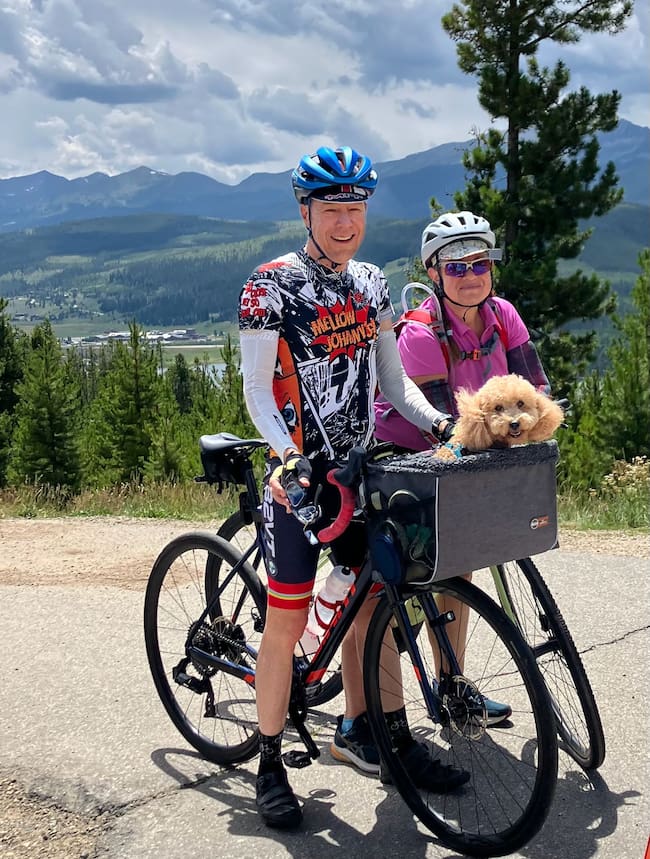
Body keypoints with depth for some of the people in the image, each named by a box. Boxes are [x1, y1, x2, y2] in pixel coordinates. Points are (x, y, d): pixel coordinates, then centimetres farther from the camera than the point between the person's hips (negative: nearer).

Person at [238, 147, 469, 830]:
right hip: (299, 474, -6)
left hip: (359, 471, 6)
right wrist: (287, 453, -26)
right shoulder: (273, 285, -8)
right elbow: (257, 388, -10)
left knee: (368, 603, 10)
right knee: (288, 619, -3)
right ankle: (269, 766, 12)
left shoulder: (370, 284, 10)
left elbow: (391, 378, 13)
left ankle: (356, 730, 29)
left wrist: (441, 422, -2)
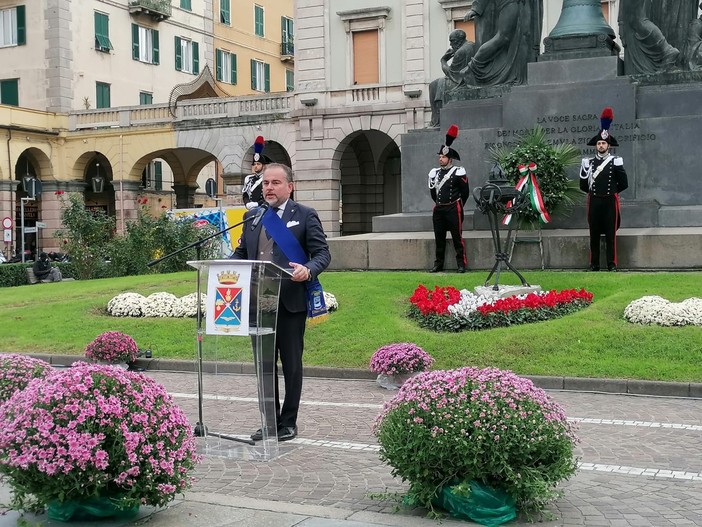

--------------------------------------------------

TASK TO COMPLETE: Can you copy the material above word for word, with every box and coordinate unchanged, leaving out the pictures?

RESPONSE TO THIS EXERCISE:
Body keypoints with depth for some of the people in the image, each named by a box. Boxes are [x1, y1, x2, y2] in pixel coordinates. Points are (x, y, d): pixel coordinates, then centimetres farther from the camera than the point between the person's hips (negative: nearer).

Person at [238, 147, 469, 830]:
right hip: (299, 474, -6)
left hip: (359, 471, 6)
right wrist: (287, 453, -26)
right shoulder: (273, 285, -8)
right elbow: (257, 388, -10)
left knee: (368, 603, 10)
right knee: (288, 619, -3)
right ankle: (269, 766, 12)
left shoulder: (370, 284, 10)
left elbow: (391, 378, 13)
left ankle: (356, 730, 29)
left wrist: (441, 422, -2)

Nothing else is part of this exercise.